Tyler Childers Builds a Rich and Inviting World on Rustin’ In The Rain
The country singer's sixth album is an ambitious and zealous showcase of his ample talentsMusic Reviews Tyler Childers
Tyler Childers conceived his new album Rustin’ In The Rain as an audition for Elvis, and the result is an ambitious and zealous showcase of the 32-year-old’s ample talents. The title track opener is a supremely self-assured triumph—beginning with a frenetic electric guitar riff that recalls the work of rock n’ roll “Godmother” Sister Rosetta Tharpe, before transitioning into anthemic honky-tonk. Another surprise arrives at the halfway mark, when a blues-inspired piano line briefly takes center stage, courtesy of Chase Lewis. The song is an effective and exhaustive showcase of the many ambitions of Childers and the alchemized finesse of his backing band, The Food Stamps. Its maximalist tendencies—and Childers’ impassioned croon—suggest that “Rustin’ In The Rain” was designed not just as an audition for Elvis, but to Country Music’s Hall of Fame. In short, this record is Tyler Childers’ claim to greatness.
But Childers doesn’t need to make grand statements to leave a mark, and a song like “Phone Calls and Emails” is a testament to such. Led by an understated piano line and punctuated by sorrowful bursts of pedal steel guitar, the track speaks to a friendship under strain, where communication is growing more and more sparse. “It’s so unnerving / To get no reply / To the phone calls and emails / I’m sending to you”, admits Childers in the first verse. Across the following three minutes, the song moves along at largely the same pace, and Childers circles the same subject matter with closure continuing to elude him. While the stadium-sized sound of the title track allowed for utmost catharsis, a creeping sense of anxiety builds and lingers in the ample quiet moments of “Phone Calls and Emails”.
Though the highlights on Childers’ sixth studio album prove to be career benchmarks, it’s unlikely that the LP—as a whole—will go down as one of the Kentuckian’s more definitive statements. At just seven songs and 28 minutes in length, Rustin’ In The Rain more closely resembles an EP than it does an album—even if it has been officially designated as the latter. But it would be unfair to dismiss Rustin’ In The Rain as a stopgap project sandwiched between more meaningful releases. Favoring a full-band sound over the scrappy homespun charm that defined some of Childers most iconic numbers in year’s past, like “Feathered Indians” and “Lady May,” this effort effectively showcases yet another dimension of the country innovator’s sound.
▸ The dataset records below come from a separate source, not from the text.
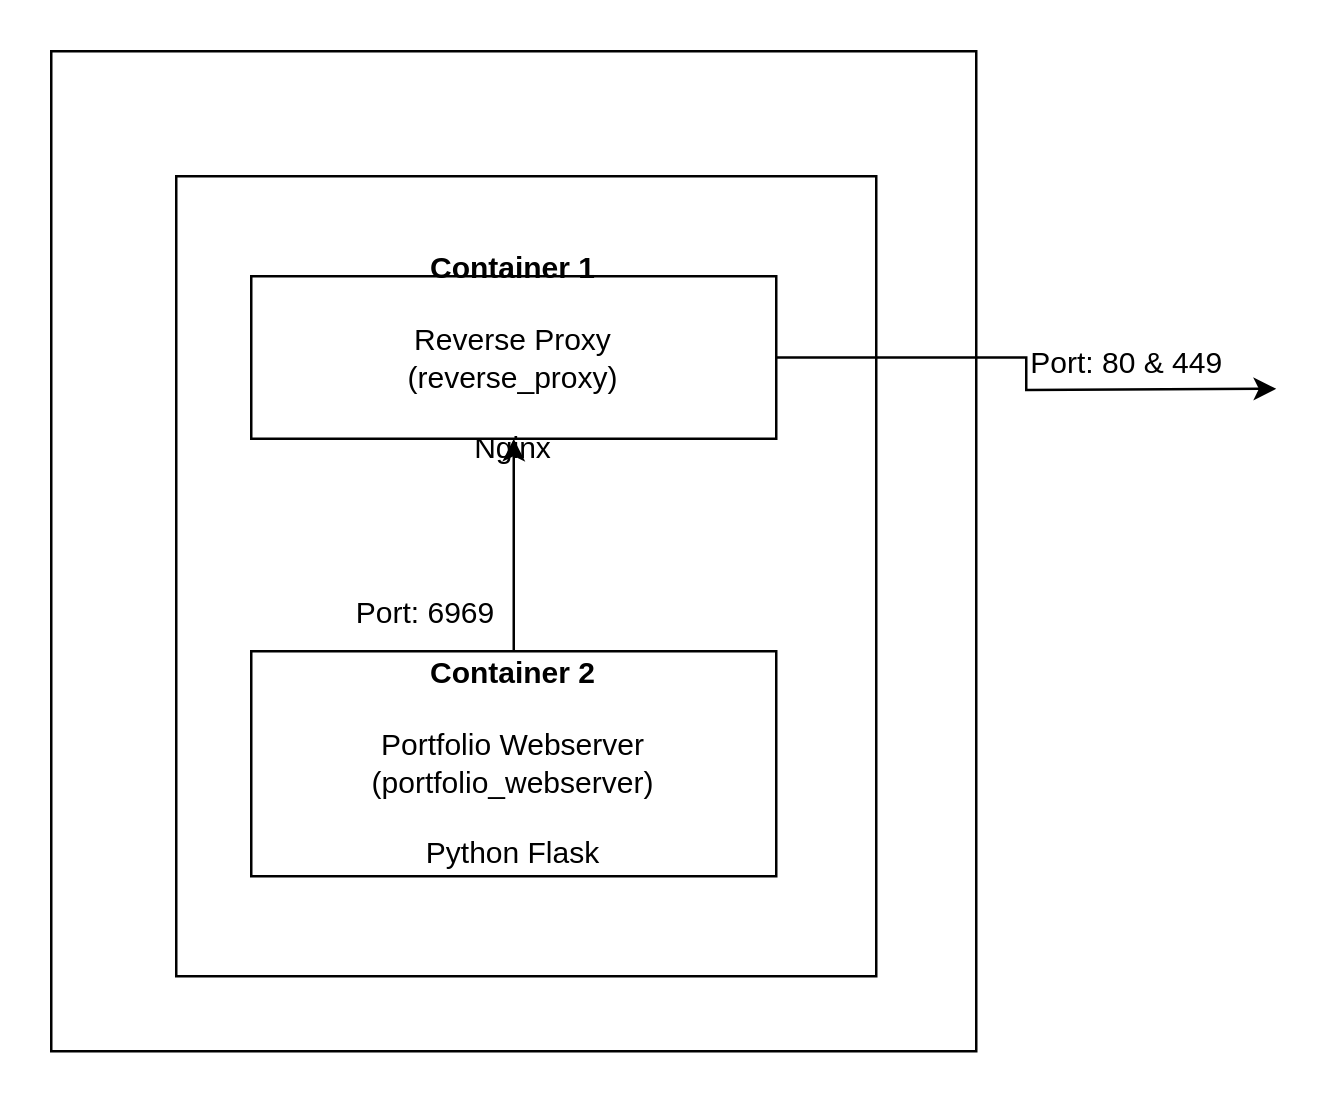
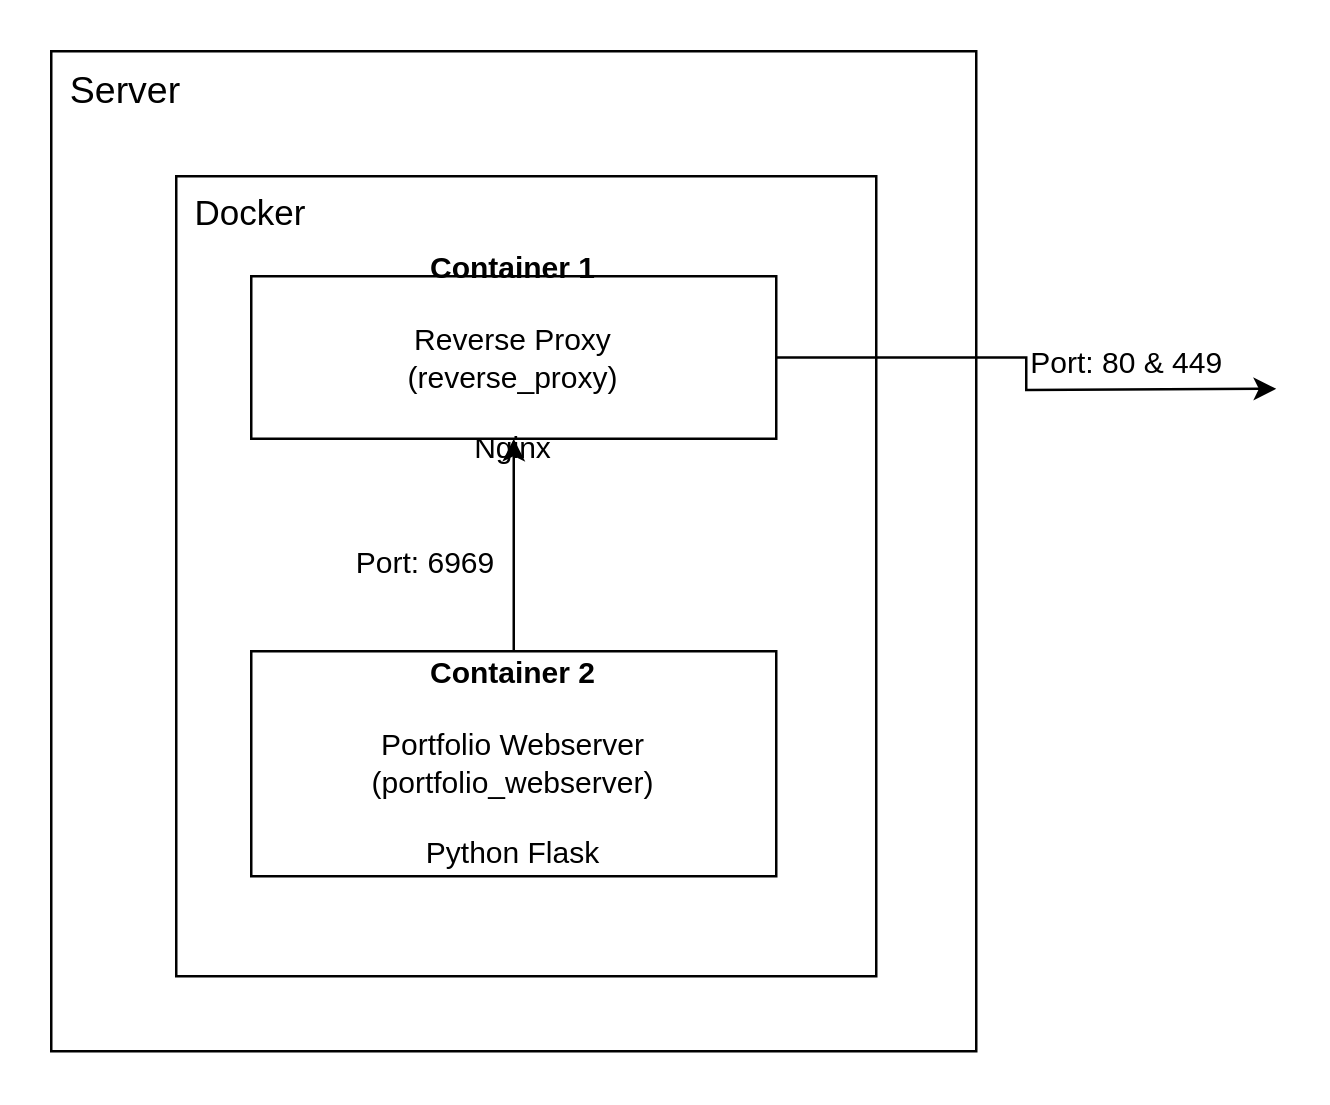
  <mxCell id="0" />
  <mxCell id="1" parent="0" />
  <mxCell id="2" value="" style="rounded=0;whiteSpace=wrap;html=1;" vertex="1" parent="1"><mxGeometry x="20" y="20" width="370" height="400" as="geometry" /></mxCell>
  <mxCell id="3" value="" style="rounded=0;whiteSpace=wrap;html=1;" vertex="1" parent="1"><mxGeometry x="70" y="70" width="280" height="320" as="geometry" /></mxCell>
+ <mxCell id="4" value="&lt;font style=&quot;font-size: 14px;&quot;&gt;Docker&lt;/font&gt;" style="text;html=1;strokeColor=none;fillColor=none;align=center;verticalAlign=middle;whiteSpace=wrap;rounded=0;" vertex="1" parent="1"><mxGeometry x="70" y="70" width="60" height="30" as="geometry" /></mxCell>
  <mxCell id="5" style="edgeStyle=orthogonalEdgeStyle;rounded=0;orthogonalLoop=1;jettySize=auto;html=1;" edge="1" parent="1" source="6"><mxGeometry relative="1" as="geometry"><mxPoint x="510" y="155" as="targetPoint" /></mxGeometry></mxCell>
  <mxCell id="6" value="&lt;b&gt;Container 1&lt;/b&gt;&lt;br&gt;&lt;br&gt;Reverse Proxy&lt;br&gt;(reverse_proxy)&lt;br&gt;&lt;br&gt;Nginx" style="rounded=0;whiteSpace=wrap;html=1;" vertex="1" parent="1"><mxGeometry x="100" y="110" width="210" height="65" as="geometry" /></mxCell>
  <mxCell id="7" style="edgeStyle=orthogonalEdgeStyle;rounded=0;orthogonalLoop=1;jettySize=auto;html=1;entryX=0.5;entryY=1;entryDx=0;entryDy=0;" edge="1" parent="1" source="8" target="6"><mxGeometry relative="1" as="geometry" /></mxCell>
  <mxCell id="8" value="&lt;b&gt;Container 2&lt;/b&gt;&lt;br&gt;&lt;br&gt;Portfolio Webserver&lt;br&gt;(portfolio_webserver&lt;span style=&quot;background-color: initial;&quot;&gt;)&lt;br&gt;&lt;br&gt;Python Flask&lt;br&gt;&lt;/span&gt;" style="rounded=0;whiteSpace=wrap;html=1;" vertex="1" parent="1"><mxGeometry x="100" y="260" width="210" height="90" as="geometry" /></mxCell>
  <mxCell id="9" value="Port: 80 &amp;amp; 449" style="text;html=1;align=center;verticalAlign=middle;resizable=0;points=[];autosize=1;strokeColor=none;fillColor=none;" vertex="1" parent="1"><mxGeometry x="400" y="130" width="100" height="30" as="geometry" /></mxCell>
- <mxCell id="10" value="Port: 6969" style="text;html=1;strokeColor=none;fillColor=none;align=center;verticalAlign=middle;whiteSpace=wrap;rounded=0;" vertex="1" parent="1"><mxGeometry x="140" y="230" width="60" height="30" as="geometry" /></mxCell>
+ <mxCell id="10" value="Port: 6969" style="text;html=1;strokeColor=none;fillColor=none;align=center;verticalAlign=middle;whiteSpace=wrap;rounded=0;" vertex="1" parent="1"><mxGeometry x="140" y="210" width="60" height="30" as="geometry" /></mxCell>
+ <mxCell id="11" value="Server" style="text;html=1;strokeColor=none;fillColor=none;align=center;verticalAlign=middle;whiteSpace=wrap;rounded=0;fontSize=15;" vertex="1" parent="1"><mxGeometry x="20" y="20" width="60" height="30" as="geometry" /></mxCell>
Childers’ sixth album was led by the single “In Your Love”—a tasteful piano ballad which became his first entry on the Billboard Hot 100. The accompanying music video—depicting a romance between two coal miners (played by Colton Haynes and James Scully)—attracted media attention and a predictable response from homophobic trolls. At the time of its release, Rolling Stone contrasted the song’s “tale of love and compassion” to Jason Aldean’s controversial “Try That in a Small Town.” Ultimately, “In Your Love”—as with the rest of Childers’ thoughtful and incisive discography—feels like a wider rebuttal of modern country music’s most unfortunate prevailing trends. Whereas other country artists reinforce the genre’s regressive, conservative reputation—be it by hurling racial slurs or scapegoating welfare recipients—Childers proves a thoughtful dissector of America and its past. Such is obvious from the “In Your Love” music video, as it was on 2020’s Long Violent History—an album-length protest against racism that was inspired by the Black Lives Matter movement.
Childers’ forward-thinking and inclusive vision for country music is evident in everything he does—his evocative world-building and the oft-ignored characters that populate said world invite people in rather than pit them against one another. For all of country music’s commercial success this past summer, many of the genre’s most popular songs right now resemble its past more than its future (or at least what one would hope constitutes its future). The music of Rustin’ In The Rain is an exception—and best of all, there’s space in its world for all of us.